I remember falling in love with Eve, too, who was the first one to spark my interest in the rest of the story. Her story. Herstory. The one that was never written down. That was before VDS, though our love grew tremendously during those two years and it grows still. I also remember diving into the stories of Biblical women who had something to say but never had the opportunity to say it, or never had it believed. If given the chance, would Hagar disclose she was raped? If invited to tell their side of their story, would the wives Paul instructed to submit to their husbands open up about their fear of leaving because their husbands would take the children, the house, the money, and possibly their lives? And who are the Hagars and Ephesian wives sitting quietly in the pews today?
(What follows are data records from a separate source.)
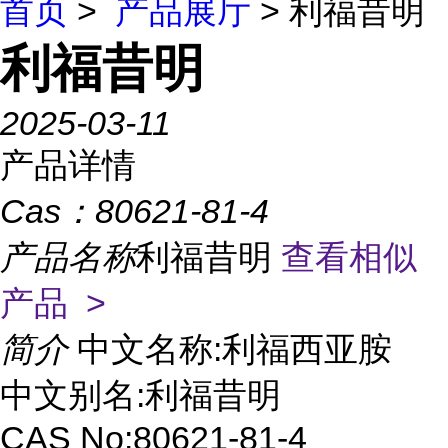
首页
>
产品展厅
> 利福昔明
利福昔明
2025-03-11
产品详情
Cas：
80621-81-4
产品名称
利福昔明
查看相似
产品 >
简介
中文名称:利福西亚胺
中文别名:利福昔明
CAS No:80621-81-4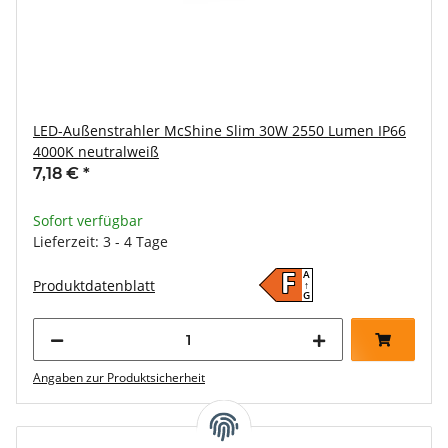
LED-Außenstrahler McShine Slim 30W 2550 Lumen IP66
4000K neutralweiß
7,18 €
*
Sofort verfügbar
Lieferzeit: 3 - 4 Tage
A
F
Produktdatenblatt
↑
G
Angaben zur Produktsicherheit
Here’s the thing about Divinity School: graduation doesn’t mean you’re done. It means it’s about to get really real. So are you.
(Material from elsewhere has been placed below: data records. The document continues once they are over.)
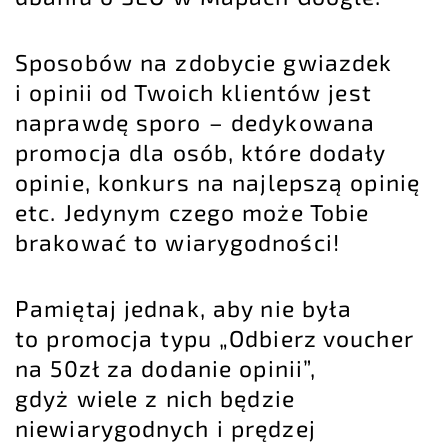
Sposobów na zdobycie gwiazdek
i opinii od Twoich klientów jest
naprawdę sporo – dedykowana
promocja dla osób, które dodały
opinie, konkurs na najlepszą opinię
etc. Jedynym czego może Tobie
brakować to wiarygodności!
Pamiętaj jednak, aby nie była
to promocja typu „Odbierz voucher
na 50zł za dodanie opinii”,
gdyż wiele z nich będzie
niewiarygodnych i prędzej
Here’s the other thing about Divinity School: whatever it is that pulls you is going to find a way make it happen.

This year, it happened in a big way. As of March 29th, 2016, I can officially call myself a published, professional talker. In the biggest risk I’ve taken thus far as a writer, an essay I submitted was selected for publication in Eat Pray Love Made Me Do It: Life Journeys Inspired by the Bestselling Memoir. Condensing much of my Divinity School story into less than 1500 words and seeing it in print is never what I thought would happen, but I also never thought I would preach. It took a lot of years to recognize that telling my truth is preaching.

And I really like it.

Thanks, VDS. Thanks, CPE. And thanks, David.

Kitty Taylor
Prevention Education & Outreach Coordinator
North Georgia Mountain Crisis Network, Inc.

P.S. In wrapping up my first Domestic Violence Awareness Month as a professional talker and advocate, I recently shared some thoughts on domestic violence in the bible. It’s really real. So are its victims.